The false scorpionfish (Centrogenys vaigiensis), also known as prettyfins, is a species of ray-finned fish, one of three species in the genus Centrogenys, which is the only genus in the family Centrogenyidae. They are pale grey or brown and usually grow no longer than 25 cm. False scorpionfish are distributed throughout the Indo-West Pacific, bounded by the Ryukyu Islands of Japan to the north and Australia to the south, the Nicobar Islands to the west and New Guinea to the east.

==Description==
False scorpionfishes can grow to a maximum length of 25 cm, but are usually no longer than 9.3 cm. The operculum (bony covering of gills) has two spines, the lower of which is more conspicuous. False scorpionfish have 36 to 44 lateral line scales.

False scorpionfishes have 13 or 14 dorsal fin spines and 9 to 11 branched dorsal rays. The base of the anal fin is short, and has three spines and five segmented rays. The second anal fin spine is the longest. The pectoral fins have 12 to 14 rays, whereas pelvic fins have one spine and three rays. A membrane connects the inner pelvic ray to the body.

The body overall is pale brown or grey. The fins may be the same colour or lighter, or even clear. The ventral side is paler than the dorsal side, and large brown or grey spots mottle the pectoral and pelvic fins and also the forward portion of the anal fin. False scorpionfish feed upon small fishes, shrimps, and crabs.

===Mimicry===
The false scorpionfish appears very similar to the true scorpionfish, to the point of originally being described as a species of Scorpaena. This similarity protects the false scorpionfish from predators, which would not prey upon the very venomous true scorpionfish.

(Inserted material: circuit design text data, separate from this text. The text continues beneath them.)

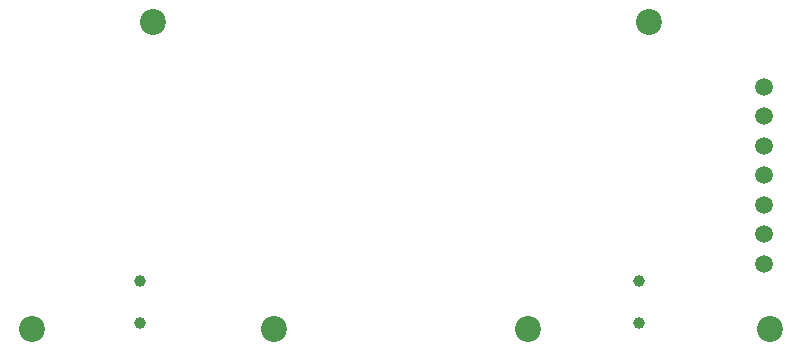
<source format=gbr>
%TF.GenerationSoftware,KiCad,Pcbnew,(5.1.10)-1*%
%TF.CreationDate,2022-06-08T22:38:54-05:00*%
%TF.ProjectId,GBOYBackController,47424f59-4261-4636-9b43-6f6e74726f6c,rev?*%
%TF.SameCoordinates,Original*%
%TF.FileFunction,Soldermask,Top*%
%TF.FilePolarity,Negative*%
%FSLAX46Y46*%
G04 Gerber Fmt 4.6, Leading zero omitted, Abs format (unit mm)*
G04 Created by KiCad (PCBNEW (5.1.10)-1) date 2022-06-08 22:38:54*
%MOMM*%
%LPD*%
G01*
G04 APERTURE LIST*
%ADD10C,1.000000*%
%ADD11C,1.500000*%
%ADD12C,2.200000*%
G04 APERTURE END LIST*
D10*
%TO.C,SW4*%
X169400000Y-98000000D03*
X169400000Y-101500000D03*
%TD*%
%TO.C,SW2*%
X127100000Y-98000000D03*
X127100000Y-101500000D03*
%TD*%
D11*
%TO.C,TP7*%
X180000000Y-86500000D03*
%TD*%
%TO.C,TP6*%
X180000000Y-81500000D03*
%TD*%
%TO.C,TP5*%
X180000000Y-84000000D03*
%TD*%
%TO.C,TP4*%
X180000000Y-89000000D03*
%TD*%
%TO.C,TP3*%
X180000000Y-91500000D03*
%TD*%
%TO.C,TP2*%
X180000000Y-94000000D03*
%TD*%
%TO.C,TP1*%
X180000000Y-96500000D03*
%TD*%
D12*
%TO.C,H5*%
X128250000Y-76000000D03*
%TD*%
%TO.C,H7*%
X180500000Y-102000000D03*
%TD*%
%TO.C,H6*%
X170250000Y-76000000D03*
%TD*%
%TO.C,H3*%
X160000000Y-102000000D03*
%TD*%
%TO.C,H2*%
X138500000Y-102000000D03*
%TD*%
%TO.C,H1*%
X118000000Y-102000000D03*
%TD*%
M02*

</source>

==Distribution and habitat==
They are brackish-water or marine fish, living in the benthopelagic layer. Their range encompasses the Indo-West Pacific, from the Nicobar Islands to New Guinea, southwards to northern Australia, and as far north as the Ryukyu Islands of Japan. False scorpionfish occur on rocky bottoms and reefs, almost always those with ample seagrass covering. They are most commonly found in shallow waters along the coast.

==Relationship to humans==
False scorpionfishes have little or no role in commercial fisheries. However, they are occasionally found in home aquaria.